This project is about a unified method to load and save a json dataset into Libia.

That way you could just describe with a few options how to load a dataset and it would fit nicely into libia.Dataset’s self.images and self.columns DataFrames

TL;DR : seems much harder than intially thought with already existing json manipulation tools. To be able to use a set of parameters to load any json could require some very complex dictionary manipulation, which would either require a whole new xpath language (not great for sharing and obviously a very big project) or some lambda functions as paremter to change values programmatically which makes the whole parameter idea useless compared to actual code

Motivation : Every dataset stored in json files, regardless of format is a variation of COCO

The main idea is that a dataset must follow a basic structure, wich is linked data between frame information and annotation informations.

For every image, you have a list of linked annotations.

As such, you will either have the decoupled form (Similar to COCO) or the nested form (Similar to Caipy)

Decoupled form (COCO like) :

{
  images: [
  {id: 0, path: somefile.jpg, ...},
  {id: 1, path: somefile2.jpg, ...}
  ],
  annotations: [
  {id: 0, image_id: 0, ...},
  {id: 1, image_id: 0, ...},
  {id: 2, image_id: 1, ...}
  ]
}

Nested form (CaipyJson like) :

[
  {
    image: {
      id: 0
      ...
    },
    annotations: [
      {id: 0, ...},
      {id, 1, ...}
    ]
  },
  {
    image: {
      id: 1
      ...
    },
    annotations: [
      {id: 2, ...},
      {id, 3, ...}
    ]
  }
]

Question 1: Given that COCO format is the closest to Libia internal format, can we easily convert a nested dataset into a decoupled dataset ?

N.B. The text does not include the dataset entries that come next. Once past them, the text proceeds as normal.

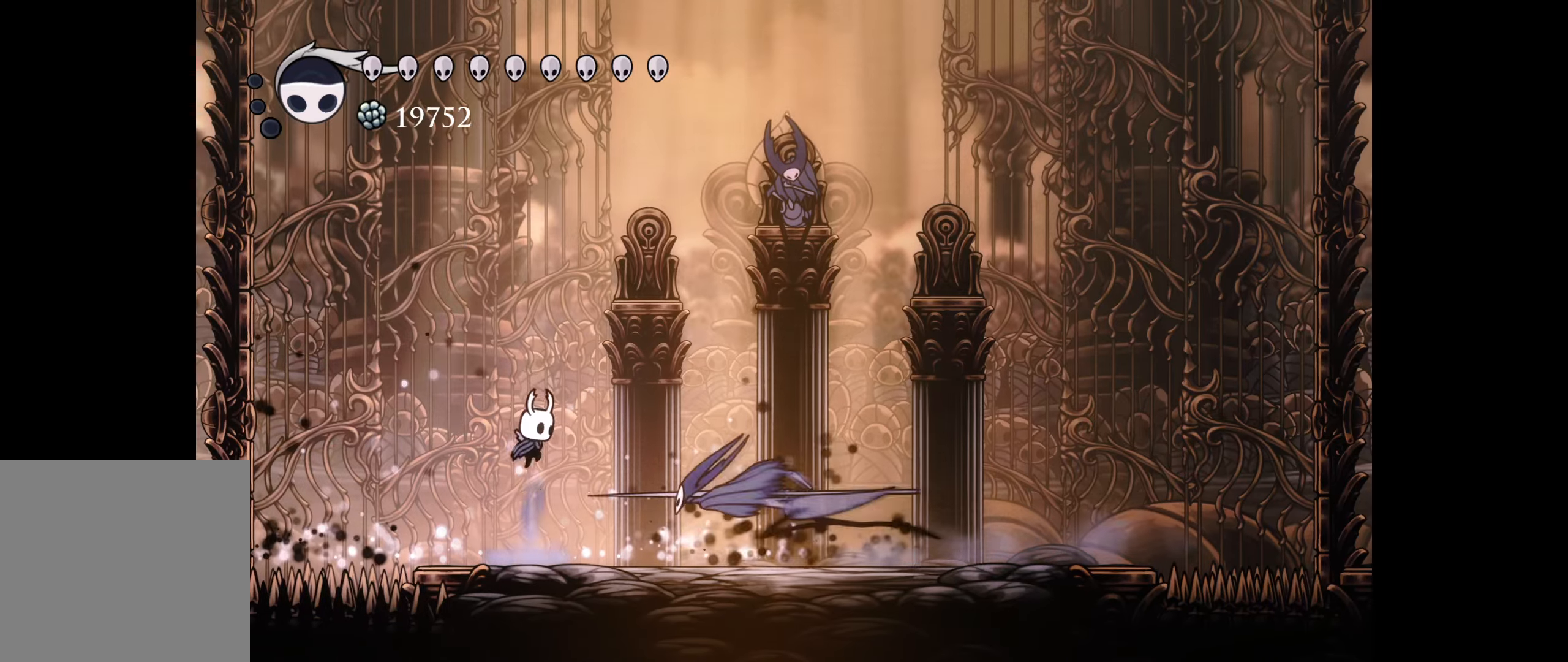
{"buttons": ["DPAD_DOWN"], "right_stick": "center", "events": [[66, "DPAD_DOWN", "down"], [83, "DPAD_LEFT", "down"], [100, "B", "up"], [166, "A", "down"], [266, "A", "up"], [333, "DPAD_LEFT", "up"]]}
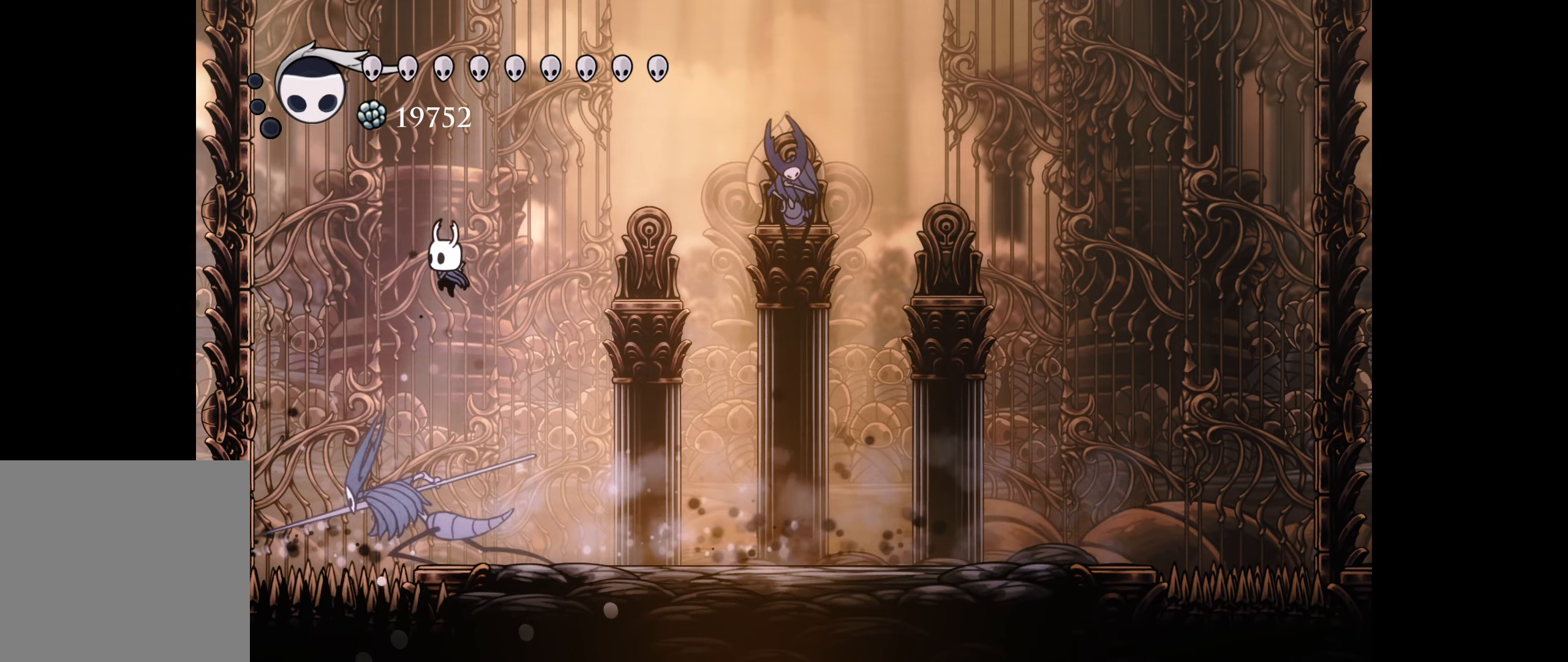
{"buttons": ["DPAD_DOWN", "DPAD_RIGHT"], "right_stick": "center", "events": [[33, "DPAD_LEFT", "down"], [166, "DPAD_LEFT", "up"], [183, "A", "down"], [233, "DPAD_RIGHT", "down"], [316, "A", "up"]]}
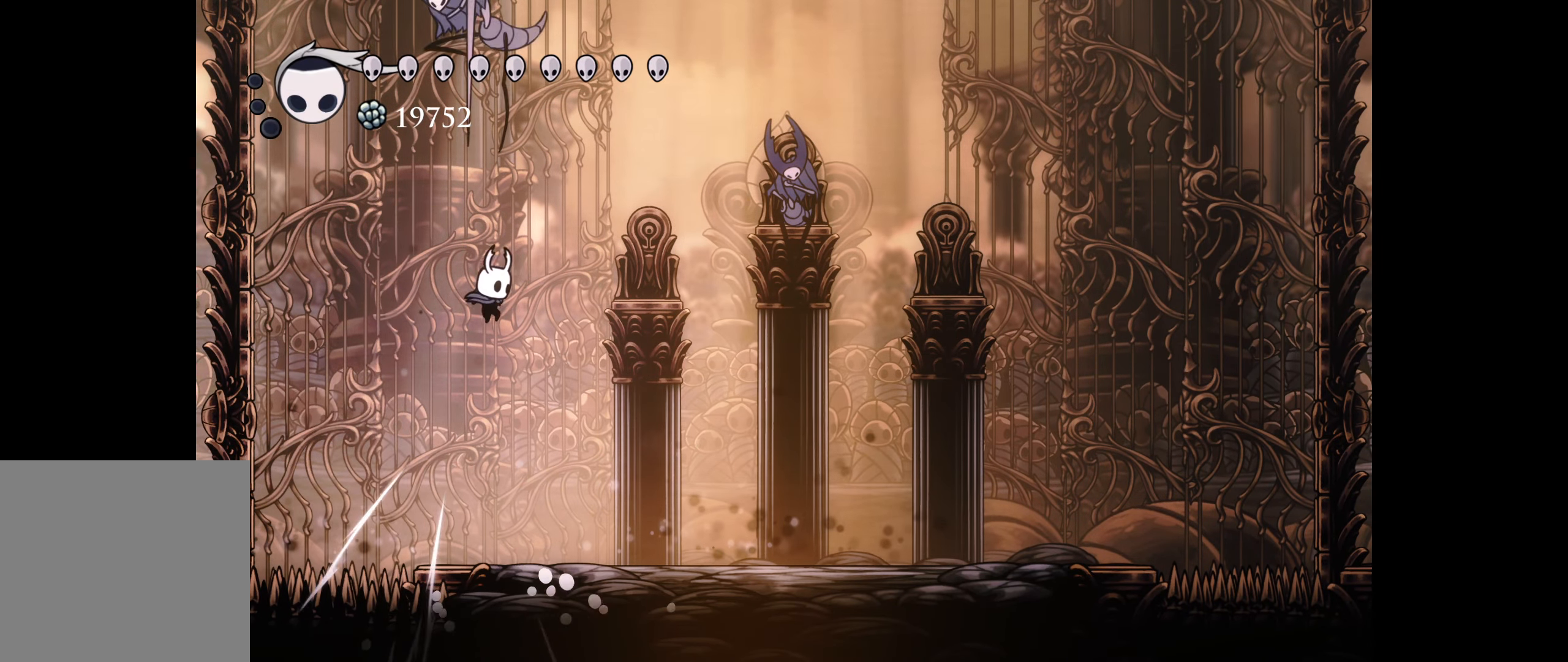
{"buttons": ["A", "DPAD_LEFT"], "right_stick": "center", "events": [[166, "DPAD_DOWN", "up"], [366, "DPAD_DOWN", "down"], [400, "DPAD_RIGHT", "up"], [416, "DPAD_DOWN", "up"], [416, "DPAD_LEFT", "down"], [483, "A", "down"]]}
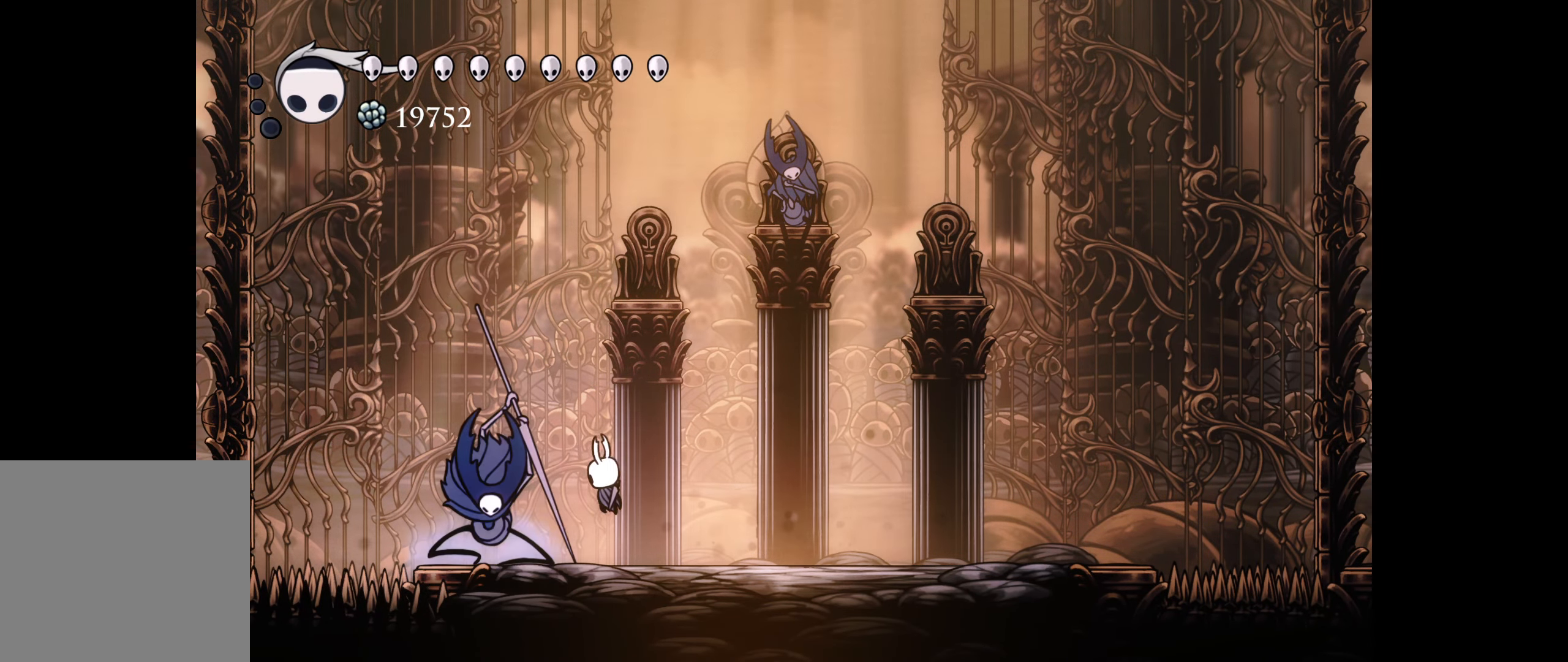
{"buttons": [], "right_stick": "center", "events": [[50, "DPAD_LEFT", "up"], [66, "A", "up"], [283, "A", "down"], [283, "DPAD_LEFT", "down"], [316, "DPAD_LEFT", "up"], [400, "A", "up"]]}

Yes, it’s possible thanks to panda’s json normalize function :

pandas.json_normalize — pandas 2.2.2 documentation

You can directly load the annotation from the the nested form with the path option:

annotations = pd.json_normalize(dataset, path="annotations", meta=[["image", "id"]])

This function is very powerful given that it also automatically flatten the dict structure, which is very useful for CAV5’s tags and attributes.

Question 2: Can we programmatically filter images or annotations that we don’t want ?

It’s possible with JSONPath, a proposed syntaxe by Stefan Goessner in 2007 JSONPath - XPath for JSON

It’s not a W3 consortium backed standard, but many implementation do exist, both in Python (jsonpath-ng) and C# (its main JSON lib is already compatible with it : Json.NET - Newtonsoft )